>> BEGIN Supplied records
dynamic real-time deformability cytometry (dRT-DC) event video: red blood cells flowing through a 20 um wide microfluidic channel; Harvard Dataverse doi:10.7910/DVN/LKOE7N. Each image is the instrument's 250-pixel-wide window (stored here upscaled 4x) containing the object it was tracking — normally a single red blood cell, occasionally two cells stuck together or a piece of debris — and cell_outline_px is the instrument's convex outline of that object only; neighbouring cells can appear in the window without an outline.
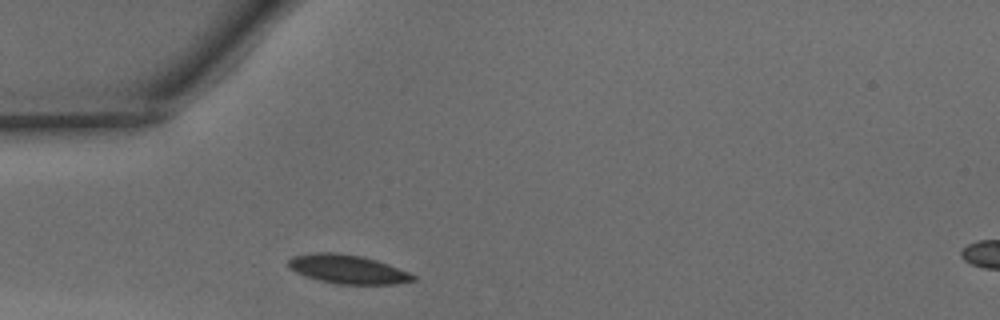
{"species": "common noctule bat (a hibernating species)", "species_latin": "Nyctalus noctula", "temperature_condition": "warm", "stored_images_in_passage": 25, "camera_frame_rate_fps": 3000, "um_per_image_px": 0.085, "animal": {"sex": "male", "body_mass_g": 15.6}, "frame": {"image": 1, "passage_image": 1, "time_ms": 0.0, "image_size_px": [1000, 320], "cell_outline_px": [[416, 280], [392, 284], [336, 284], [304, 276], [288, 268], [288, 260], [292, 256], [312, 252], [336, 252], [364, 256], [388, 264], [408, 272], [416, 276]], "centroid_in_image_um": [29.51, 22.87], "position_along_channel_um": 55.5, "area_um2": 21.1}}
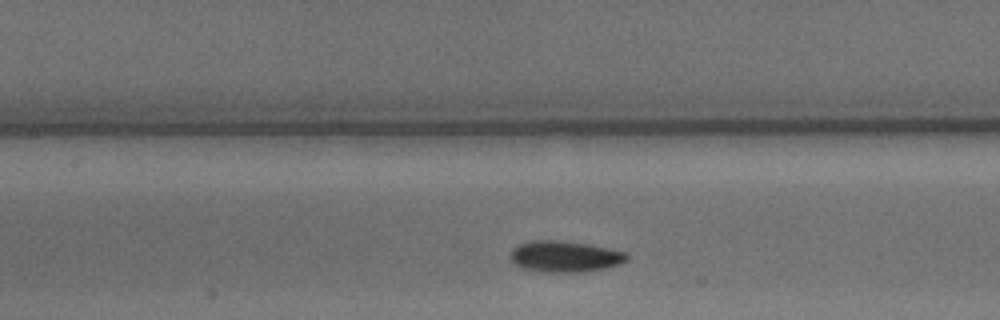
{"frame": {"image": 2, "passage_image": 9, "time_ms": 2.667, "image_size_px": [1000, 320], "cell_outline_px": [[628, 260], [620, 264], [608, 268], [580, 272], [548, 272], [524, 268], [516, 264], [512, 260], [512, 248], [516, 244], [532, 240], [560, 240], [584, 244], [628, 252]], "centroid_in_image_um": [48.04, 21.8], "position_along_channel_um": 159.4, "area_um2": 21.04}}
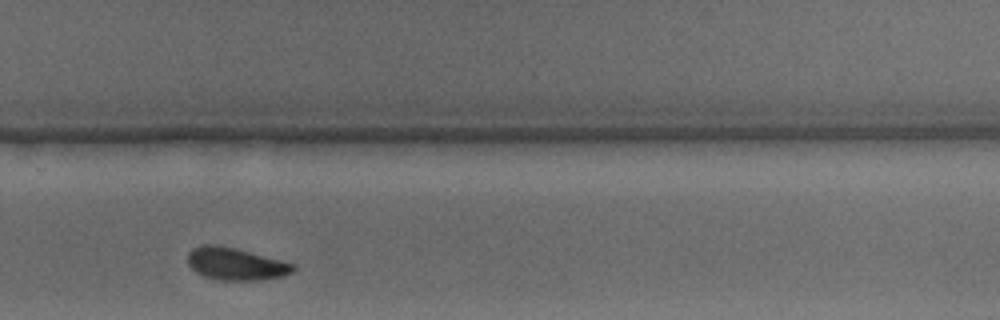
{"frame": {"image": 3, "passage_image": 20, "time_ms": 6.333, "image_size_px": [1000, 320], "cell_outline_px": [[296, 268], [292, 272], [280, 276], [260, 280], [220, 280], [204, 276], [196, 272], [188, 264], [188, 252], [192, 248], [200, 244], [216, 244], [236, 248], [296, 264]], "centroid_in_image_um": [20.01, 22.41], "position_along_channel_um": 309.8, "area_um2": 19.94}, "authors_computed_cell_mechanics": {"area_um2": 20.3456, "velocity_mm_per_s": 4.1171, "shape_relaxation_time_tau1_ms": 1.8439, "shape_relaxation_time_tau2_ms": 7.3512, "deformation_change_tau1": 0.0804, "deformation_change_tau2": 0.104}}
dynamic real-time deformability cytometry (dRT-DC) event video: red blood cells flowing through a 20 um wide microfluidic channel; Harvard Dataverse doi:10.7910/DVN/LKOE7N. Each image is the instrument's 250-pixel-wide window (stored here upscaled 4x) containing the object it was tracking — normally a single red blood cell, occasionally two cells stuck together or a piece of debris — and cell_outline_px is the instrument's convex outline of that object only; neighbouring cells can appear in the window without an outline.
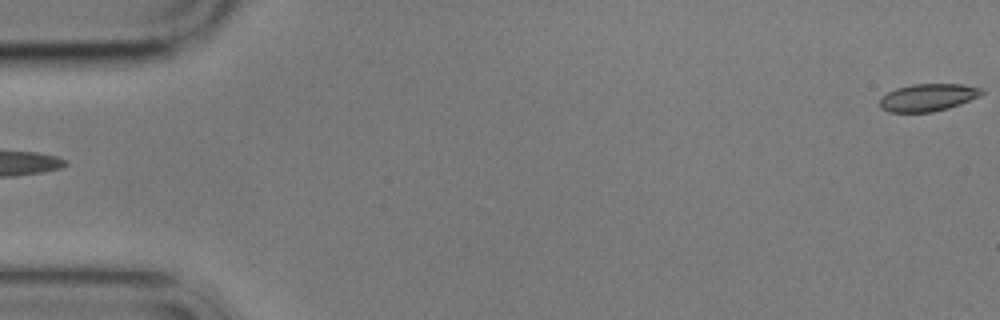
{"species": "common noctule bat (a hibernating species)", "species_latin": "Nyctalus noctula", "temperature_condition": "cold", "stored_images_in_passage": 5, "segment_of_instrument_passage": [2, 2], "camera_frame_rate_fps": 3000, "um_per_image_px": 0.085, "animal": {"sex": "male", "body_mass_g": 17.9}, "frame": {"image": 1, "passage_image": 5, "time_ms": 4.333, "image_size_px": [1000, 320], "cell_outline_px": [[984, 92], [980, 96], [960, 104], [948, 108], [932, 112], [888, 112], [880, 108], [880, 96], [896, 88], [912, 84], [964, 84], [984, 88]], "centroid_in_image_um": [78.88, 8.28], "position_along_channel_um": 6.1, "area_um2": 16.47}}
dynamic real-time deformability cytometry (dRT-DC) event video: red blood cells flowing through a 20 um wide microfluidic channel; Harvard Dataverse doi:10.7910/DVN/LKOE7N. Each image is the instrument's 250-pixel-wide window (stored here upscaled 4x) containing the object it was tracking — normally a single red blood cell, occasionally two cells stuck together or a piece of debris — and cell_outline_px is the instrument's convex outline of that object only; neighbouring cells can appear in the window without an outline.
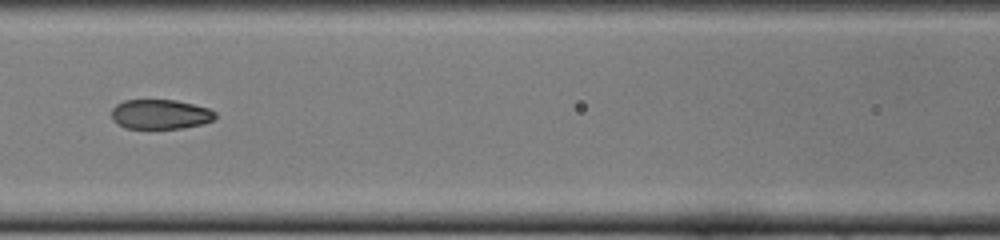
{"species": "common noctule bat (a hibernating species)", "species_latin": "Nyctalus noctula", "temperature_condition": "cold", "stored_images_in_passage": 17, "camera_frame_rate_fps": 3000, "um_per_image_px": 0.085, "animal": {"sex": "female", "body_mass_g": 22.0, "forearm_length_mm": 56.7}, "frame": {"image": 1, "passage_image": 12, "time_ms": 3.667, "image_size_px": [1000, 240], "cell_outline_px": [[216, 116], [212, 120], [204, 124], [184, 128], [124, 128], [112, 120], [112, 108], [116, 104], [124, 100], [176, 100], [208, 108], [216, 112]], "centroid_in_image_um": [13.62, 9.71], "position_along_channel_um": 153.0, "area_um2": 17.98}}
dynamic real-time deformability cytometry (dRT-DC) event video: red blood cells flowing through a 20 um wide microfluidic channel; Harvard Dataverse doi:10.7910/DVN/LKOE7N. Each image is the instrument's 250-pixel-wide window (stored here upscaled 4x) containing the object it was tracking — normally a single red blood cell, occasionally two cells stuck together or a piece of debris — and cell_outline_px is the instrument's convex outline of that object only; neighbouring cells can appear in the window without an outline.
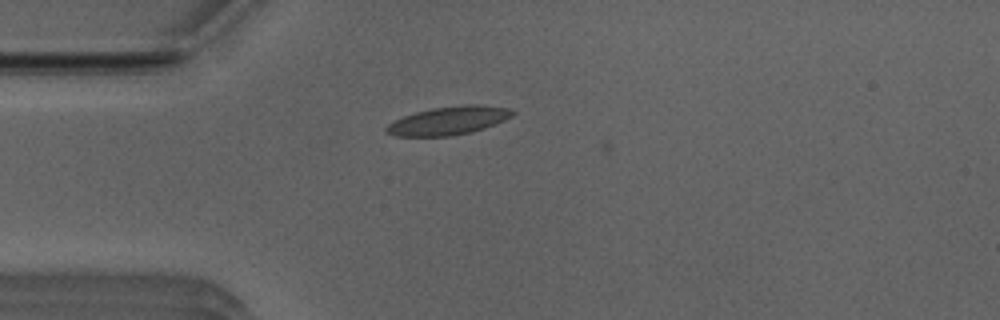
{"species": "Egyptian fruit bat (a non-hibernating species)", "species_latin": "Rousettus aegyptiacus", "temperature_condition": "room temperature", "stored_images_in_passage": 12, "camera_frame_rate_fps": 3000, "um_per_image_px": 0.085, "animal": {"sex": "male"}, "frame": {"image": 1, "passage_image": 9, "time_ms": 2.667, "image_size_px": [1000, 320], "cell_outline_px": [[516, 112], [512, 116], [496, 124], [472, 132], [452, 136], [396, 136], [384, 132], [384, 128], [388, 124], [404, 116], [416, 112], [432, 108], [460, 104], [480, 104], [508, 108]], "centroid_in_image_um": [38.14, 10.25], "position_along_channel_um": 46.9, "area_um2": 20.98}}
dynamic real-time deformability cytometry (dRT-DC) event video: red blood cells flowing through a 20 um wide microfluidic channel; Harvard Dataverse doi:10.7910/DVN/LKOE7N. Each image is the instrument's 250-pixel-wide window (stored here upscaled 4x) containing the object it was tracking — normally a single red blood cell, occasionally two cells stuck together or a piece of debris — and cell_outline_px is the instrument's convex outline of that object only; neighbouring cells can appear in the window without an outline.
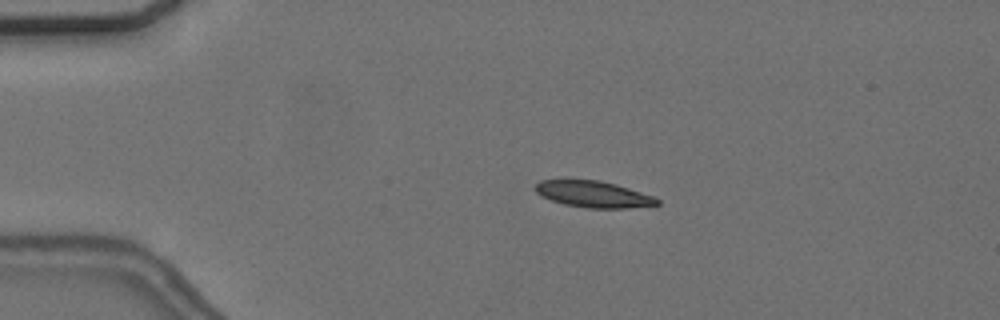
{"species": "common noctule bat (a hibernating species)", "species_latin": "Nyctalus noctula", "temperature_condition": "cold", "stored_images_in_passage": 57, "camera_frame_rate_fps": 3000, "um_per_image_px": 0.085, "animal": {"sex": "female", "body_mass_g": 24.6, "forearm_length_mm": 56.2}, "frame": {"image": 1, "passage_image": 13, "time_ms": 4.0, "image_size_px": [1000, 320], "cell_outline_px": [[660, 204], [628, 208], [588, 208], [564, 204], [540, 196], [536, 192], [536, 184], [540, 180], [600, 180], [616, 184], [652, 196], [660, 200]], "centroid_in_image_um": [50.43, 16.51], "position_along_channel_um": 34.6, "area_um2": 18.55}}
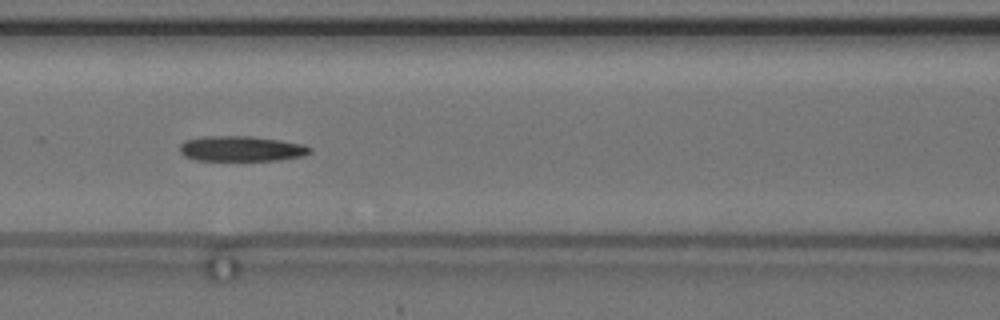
>> END Supplied records
## Instructions for the task
Verbatim reproduction of every record is required; images are left out.

## Response for this exercise
dynamic real-time deformability cytometry (dRT-DC) event video: red blood cells flowing through a 20 um wide microfluidic channel; Harvard Dataverse doi:10.7910/DVN/LKOE7N. Each image is the instrument's 250-pixel-wide window (stored here upscaled 4x) containing the object it was tracking — normally a single red blood cell, occasionally two cells stuck together or a piece of debris — and cell_outline_px is the instrument's convex outline of that object only; neighbouring cells can appear in the window without an outline.
{"species": "common noctule bat (a hibernating species)", "species_latin": "Nyctalus noctula", "temperature_condition": "warm", "stored_images_in_passage": 25, "camera_frame_rate_fps": 3000, "um_per_image_px": 0.085, "animal": {"sex": "male", "body_mass_g": 15.6}, "frame": {"image": 1, "passage_image": 1, "time_ms": 0.0, "image_size_px": [1000, 320], "cell_outline_px": [[416, 280], [392, 284], [336, 284], [304, 276], [288, 268], [288, 260], [292, 256], [312, 252], [336, 252], [364, 256], [388, 264], [408, 272], [416, 276]], "centroid_in_image_um": [29.51, 22.87], "position_along_channel_um": 55.5, "area_um2": 21.1}}
{"frame": {"image": 2, "passage_image": 9, "time_ms": 2.667, "image_size_px": [1000, 320], "cell_outline_px": [[628, 260], [620, 264], [608, 268], [580, 272], [548, 272], [524, 268], [516, 264], [512, 260], [512, 248], [516, 244], [532, 240], [560, 240], [584, 244], [628, 252]], "centroid_in_image_um": [48.04, 21.8], "position_along_channel_um": 159.4, "area_um2": 21.04}}
{"frame": {"image": 3, "passage_image": 20, "time_ms": 6.333, "image_size_px": [1000, 320], "cell_outline_px": [[296, 268], [292, 272], [280, 276], [260, 280], [220, 280], [204, 276], [196, 272], [188, 264], [188, 252], [192, 248], [200, 244], [216, 244], [236, 248], [296, 264]], "centroid_in_image_um": [20.01, 22.41], "position_along_channel_um": 309.8, "area_um2": 19.94}, "authors_computed_cell_mechanics": {"area_um2": 20.3456, "velocity_mm_per_s": 4.1171, "shape_relaxation_time_tau1_ms": 1.8439, "shape_relaxation_time_tau2_ms": 7.3512, "deformation_change_tau1": 0.0804, "deformation_change_tau2": 0.104}}
dynamic real-time deformability cytometry (dRT-DC) event video: red blood cells flowing through a 20 um wide microfluidic channel; Harvard Dataverse doi:10.7910/DVN/LKOE7N. Each image is the instrument's 250-pixel-wide window (stored here upscaled 4x) containing the object it was tracking — normally a single red blood cell, occasionally two cells stuck together or a piece of debris — and cell_outline_px is the instrument's convex outline of that object only; neighbouring cells can appear in the window without an outline.
{"species": "common noctule bat (a hibernating species)", "species_latin": "Nyctalus noctula", "temperature_condition": "cold", "stored_images_in_passage": 5, "segment_of_instrument_passage": [2, 2], "camera_frame_rate_fps": 3000, "um_per_image_px": 0.085, "animal": {"sex": "male", "body_mass_g": 17.9}, "frame": {"image": 1, "passage_image": 5, "time_ms": 4.333, "image_size_px": [1000, 320], "cell_outline_px": [[984, 92], [980, 96], [960, 104], [948, 108], [932, 112], [888, 112], [880, 108], [880, 96], [896, 88], [912, 84], [964, 84], [984, 88]], "centroid_in_image_um": [78.88, 8.28], "position_along_channel_um": 6.1, "area_um2": 16.47}}
dynamic real-time deformability cytometry (dRT-DC) event video: red blood cells flowing through a 20 um wide microfluidic channel; Harvard Dataverse doi:10.7910/DVN/LKOE7N. Each image is the instrument's 250-pixel-wide window (stored here upscaled 4x) containing the object it was tracking — normally a single red blood cell, occasionally two cells stuck together or a piece of debris — and cell_outline_px is the instrument's convex outline of that object only; neighbouring cells can appear in the window without an outline.
{"species": "common noctule bat (a hibernating species)", "species_latin": "Nyctalus noctula", "temperature_condition": "cold", "stored_images_in_passage": 17, "camera_frame_rate_fps": 3000, "um_per_image_px": 0.085, "animal": {"sex": "female", "body_mass_g": 22.0, "forearm_length_mm": 56.7}, "frame": {"image": 1, "passage_image": 12, "time_ms": 3.667, "image_size_px": [1000, 240], "cell_outline_px": [[216, 116], [212, 120], [204, 124], [184, 128], [124, 128], [112, 120], [112, 108], [116, 104], [124, 100], [176, 100], [208, 108], [216, 112]], "centroid_in_image_um": [13.62, 9.71], "position_along_channel_um": 153.0, "area_um2": 17.98}}
dynamic real-time deformability cytometry (dRT-DC) event video: red blood cells flowing through a 20 um wide microfluidic channel; Harvard Dataverse doi:10.7910/DVN/LKOE7N. Each image is the instrument's 250-pixel-wide window (stored here upscaled 4x) containing the object it was tracking — normally a single red blood cell, occasionally two cells stuck together or a piece of debris — and cell_outline_px is the instrument's convex outline of that object only; neighbouring cells can appear in the window without an outline.
{"species": "Egyptian fruit bat (a non-hibernating species)", "species_latin": "Rousettus aegyptiacus", "temperature_condition": "room temperature", "stored_images_in_passage": 12, "camera_frame_rate_fps": 3000, "um_per_image_px": 0.085, "animal": {"sex": "male"}, "frame": {"image": 1, "passage_image": 9, "time_ms": 2.667, "image_size_px": [1000, 320], "cell_outline_px": [[516, 112], [512, 116], [496, 124], [472, 132], [452, 136], [396, 136], [384, 132], [384, 128], [388, 124], [404, 116], [416, 112], [432, 108], [460, 104], [480, 104], [508, 108]], "centroid_in_image_um": [38.14, 10.25], "position_along_channel_um": 46.9, "area_um2": 20.98}}
dynamic real-time deformability cytometry (dRT-DC) event video: red blood cells flowing through a 20 um wide microfluidic channel; Harvard Dataverse doi:10.7910/DVN/LKOE7N. Each image is the instrument's 250-pixel-wide window (stored here upscaled 4x) containing the object it was tracking — normally a single red blood cell, occasionally two cells stuck together or a piece of debris — and cell_outline_px is the instrument's convex outline of that object only; neighbouring cells can appear in the window without an outline.
{"species": "common noctule bat (a hibernating species)", "species_latin": "Nyctalus noctula", "temperature_condition": "cold", "stored_images_in_passage": 57, "camera_frame_rate_fps": 3000, "um_per_image_px": 0.085, "animal": {"sex": "female", "body_mass_g": 24.6, "forearm_length_mm": 56.2}, "frame": {"image": 1, "passage_image": 13, "time_ms": 4.0, "image_size_px": [1000, 320], "cell_outline_px": [[660, 204], [628, 208], [588, 208], [564, 204], [540, 196], [536, 192], [536, 184], [540, 180], [600, 180], [616, 184], [652, 196], [660, 200]], "centroid_in_image_um": [50.43, 16.51], "position_along_channel_um": 34.6, "area_um2": 18.55}}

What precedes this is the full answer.